Still, others see an upside in the findings. "This means that there is a huge opportunity," said one Governor, "to reduce the school budgets of my state by about 50% and not impact the quality of education. This represents a saving of hundreds of millions of dollars."
The authors of the report agreed. They cited their conclusions, noting, "This is a bigger opportunity in terms of re-allocating national resources than health care. By a factor of ten."

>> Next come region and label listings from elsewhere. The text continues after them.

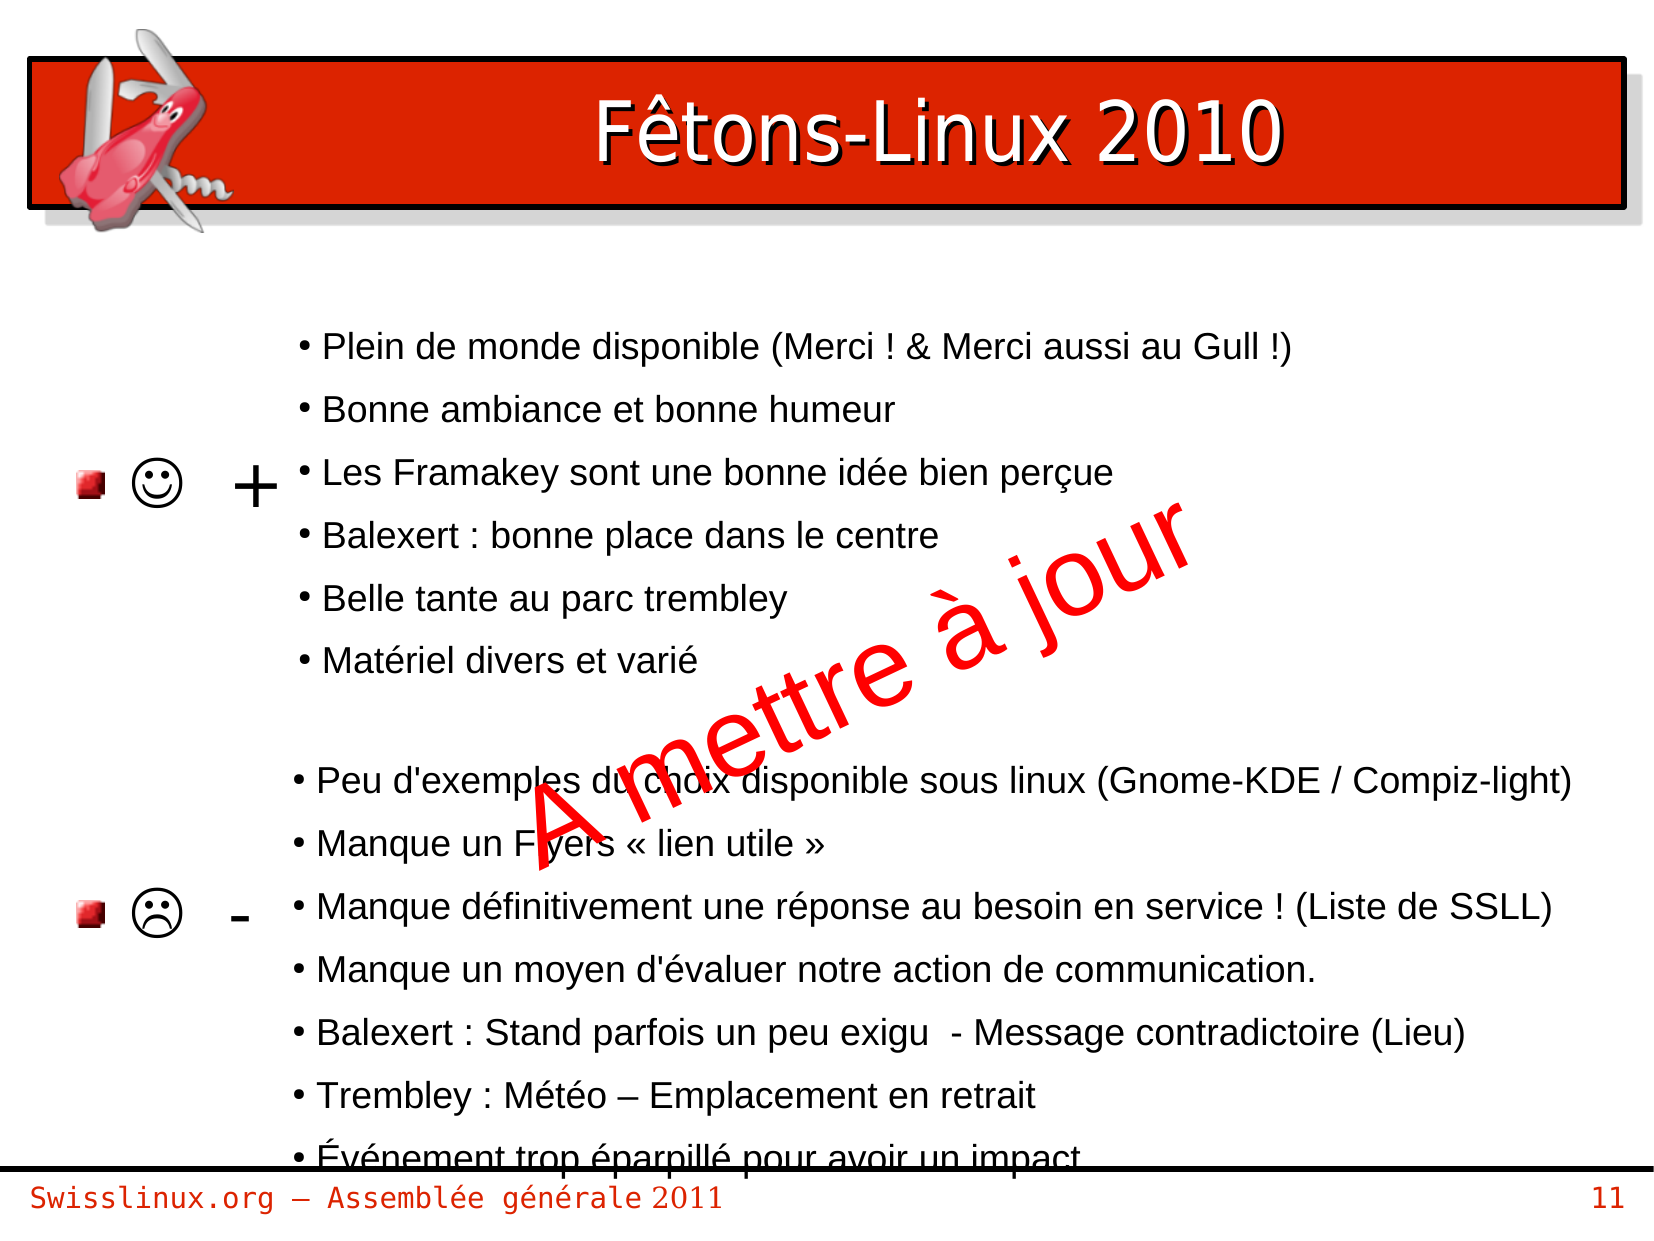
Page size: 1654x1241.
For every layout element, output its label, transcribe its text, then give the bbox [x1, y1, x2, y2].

title Fêtons-Linux 2010 [259, 84, 1595, 182]
list  +  - [41, 290, 1530, 1109]
text_box Plein de monde disponible (Merci ! & Merci aussi au Gull !) Bonne ambiance et bonne humeur Les Framakey sont une bonne idée bien perçue Balexert : bonne place dans le centre Belle tante au parc trembley Matériel divers et varié [283, 296, 1309, 669]
text_box Peu d'exemples du choix disponible sous linux (Gnome-KDE / Compiz-light) Manque un Flyers « lien utile » Manque définitivement une réponse au besoin en service ! (Liste de SSLL) Manque un moyen d'évaluer notre action de communication. Balexert : Stand parfois un peu exigu - Message contradictoire (Lieu) Trembley : Météo – Emplacement en retrait Événement trop éparpillé pour avoir un impact [277, 731, 1588, 1166]
picture [59, 29, 234, 233]
text_box A mettre à jour [479, 451, 1233, 906]
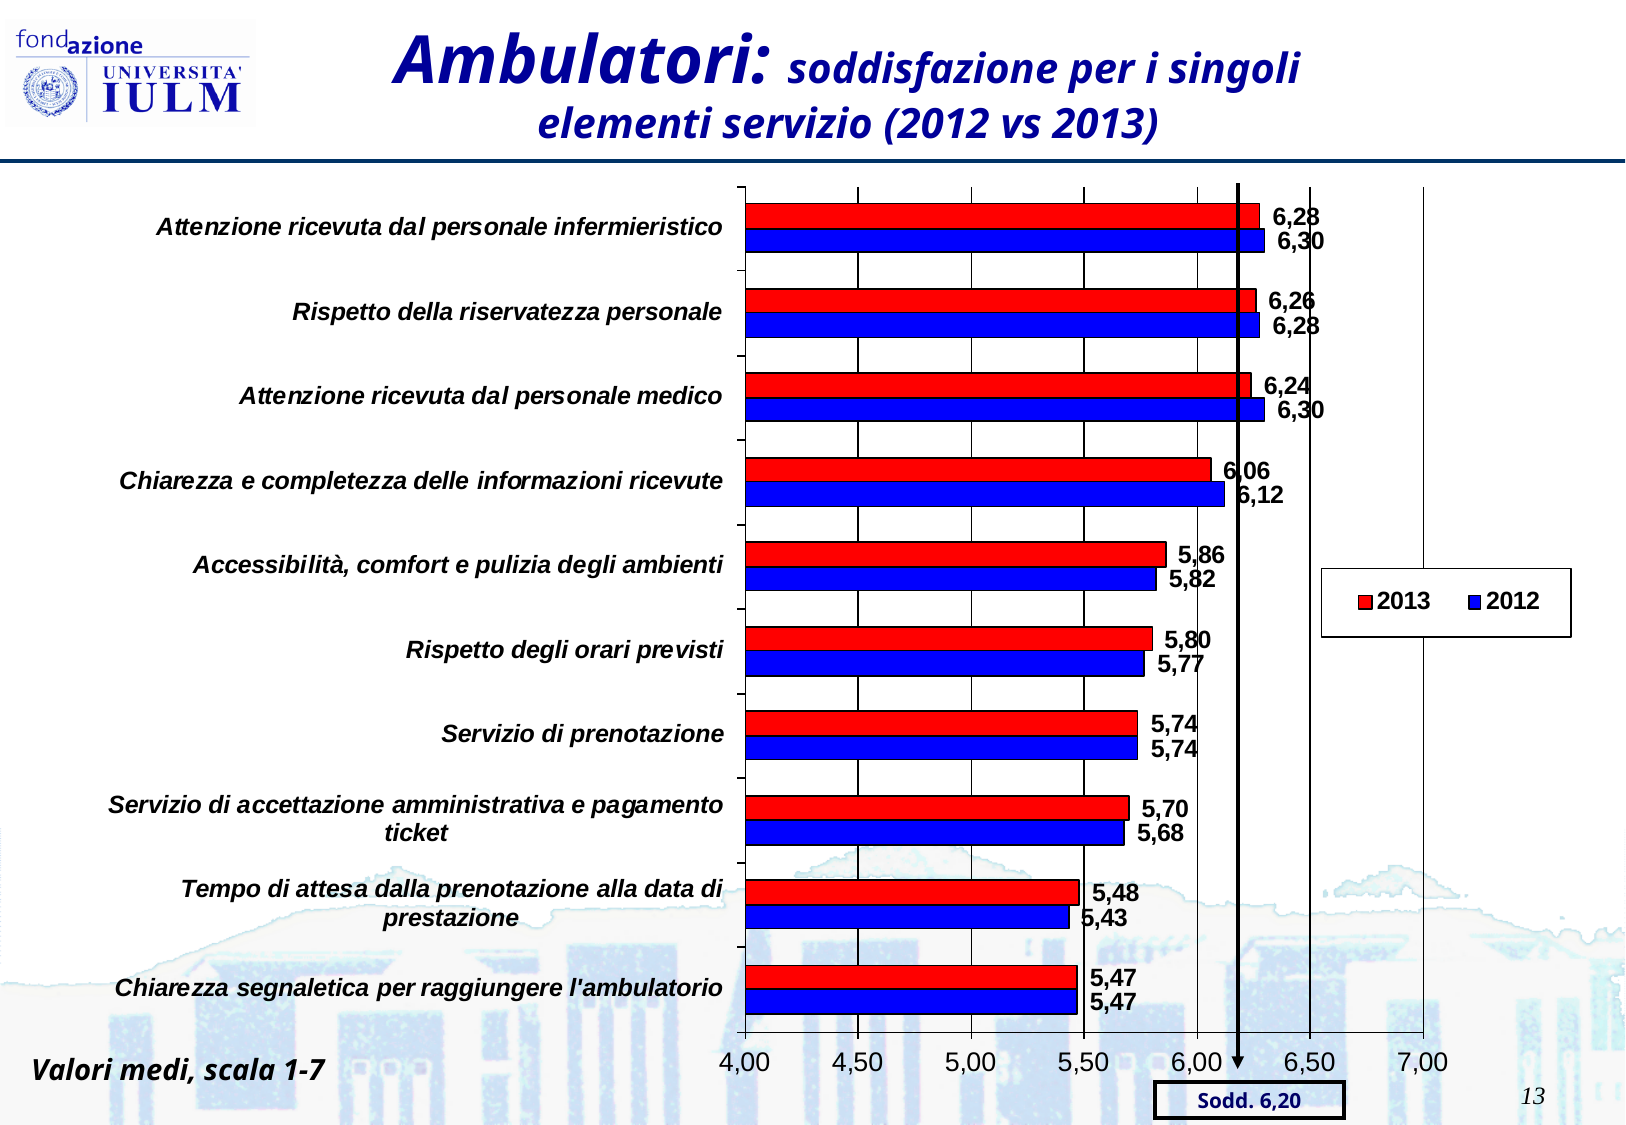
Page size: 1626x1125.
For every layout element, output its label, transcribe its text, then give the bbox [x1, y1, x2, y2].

picture [5, 19, 256, 127]
text_box Sodd. 6,20 [1154, 1082, 1345, 1118]
text_box Ambulatori: soddisfazione per i singoli elementi servizio (2012 vs 2013) [304, 18, 1392, 144]
picture [80, 160, 1581, 1114]
text_box Valori medi, scala 1-7 [16, 1043, 340, 1095]
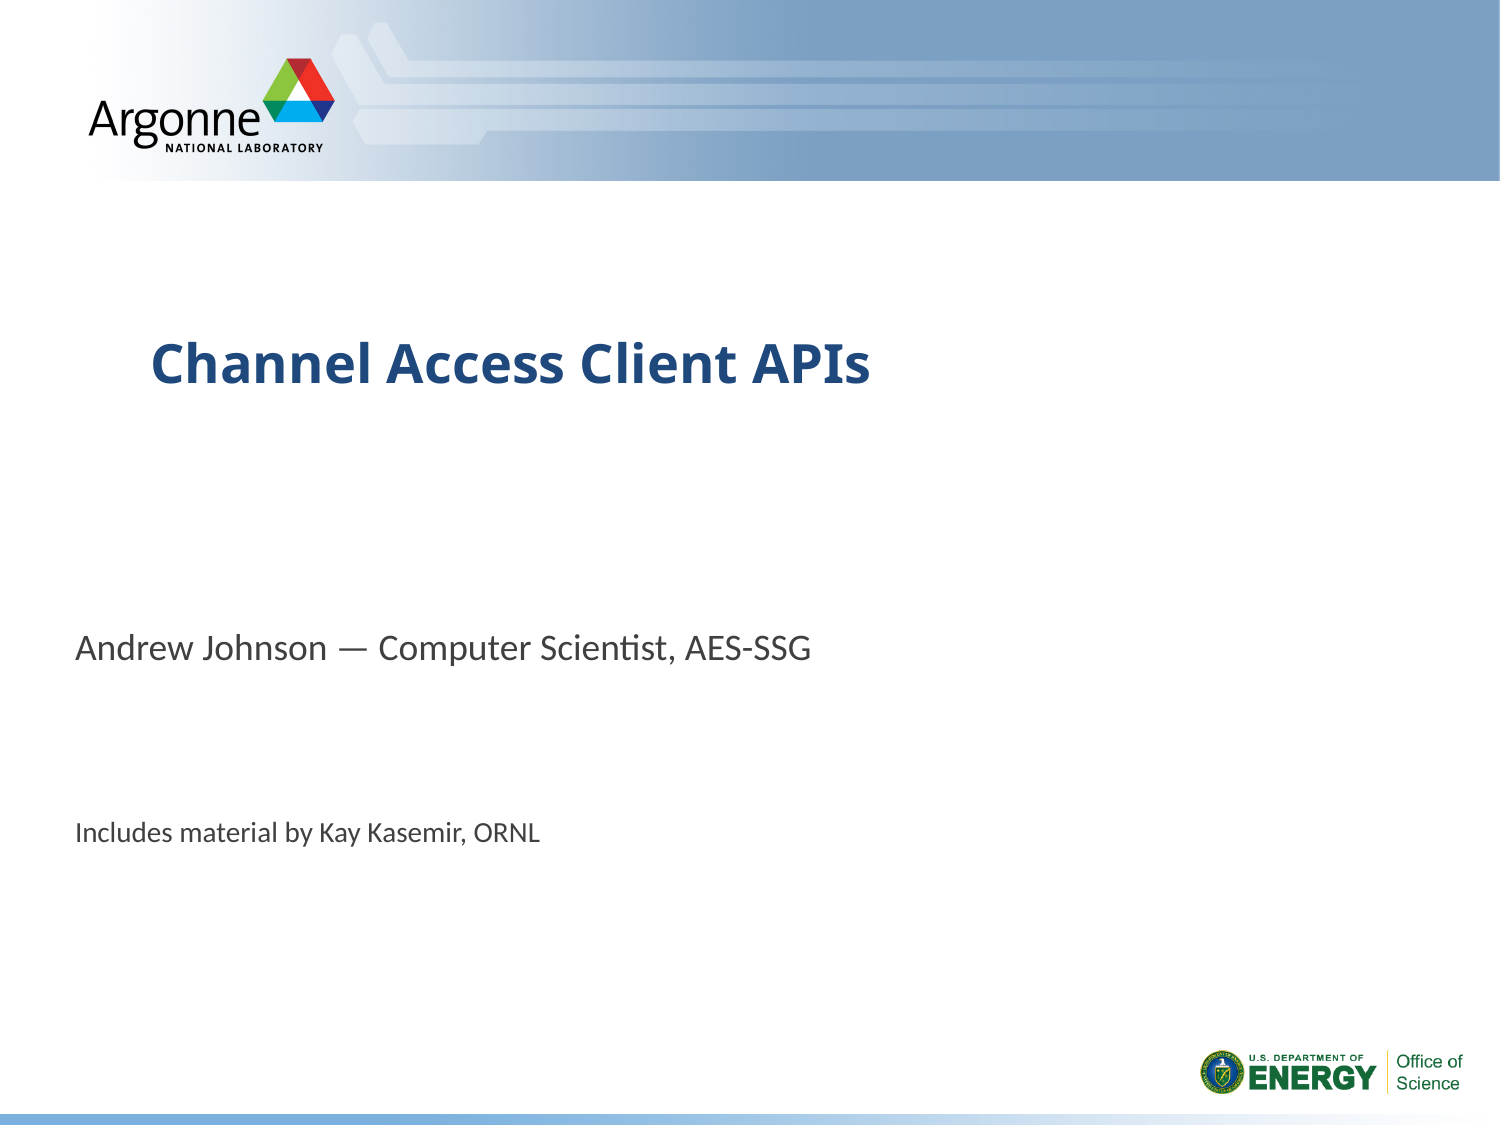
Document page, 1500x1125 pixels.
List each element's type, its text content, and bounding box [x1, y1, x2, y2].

title Channel Access Client APIs [150, 281, 1327, 443]
picture [0, 0, 1500, 182]
picture [1200, 1050, 1463, 1094]
picture [0, 1114, 1500, 1125]
subtitle Andrew Johnson — Computer Scientist, AES-SSG Includes material by Kay Kasemir, ORNL [75, 482, 1425, 999]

The financial savings may be controversial however. One parent commented, "The study misses the point. I need to have my four children out of the house most of the day." Many other parents surveyed agreed, for reasons ranging such as "professional development" and "income generating." Many economists agree that they cost effective "day caring" of all kids, regardless of what is taught, allows for both more earning and spending that positively impacts the GDP. "We could be teaching kids about Beethoven and Egyptian history all day, and as long as we do it relatively cheaply, the economic return is significant."
The Provost of a major private university also added, "the report misses the tone of the country right now. Parents want their children spending more time in school, not less. And politicians want to be seen as pro-education. If people believe that longer school days now will lead to greater economic success in the future, we should meet this market requirement."
A principal added, "Spending money on education makes people feel better - this is comfort spending in a time of economic stress, especially if what is spent is community money. Not every parent can afford a nice home, but everyone can lobby hard to build a comprehensive school campus, where their children spend more of their time anyway."
The President, when asked, took a more moderated approach. "I don't see getting rid of two thirds of all school programs. That is just not going to happen. Instead, we must aggressively shift the curricula, from having students sitting in classroom learning Roman history to have students instead sitting in classrooms learning about applications of advanced technology. I will be creating a panel to make recommendations how to best make this transition. But," the President cautioned, "these will only be recommendations. It is ultimately up to the schools themselves to best decide what and how students need to learn."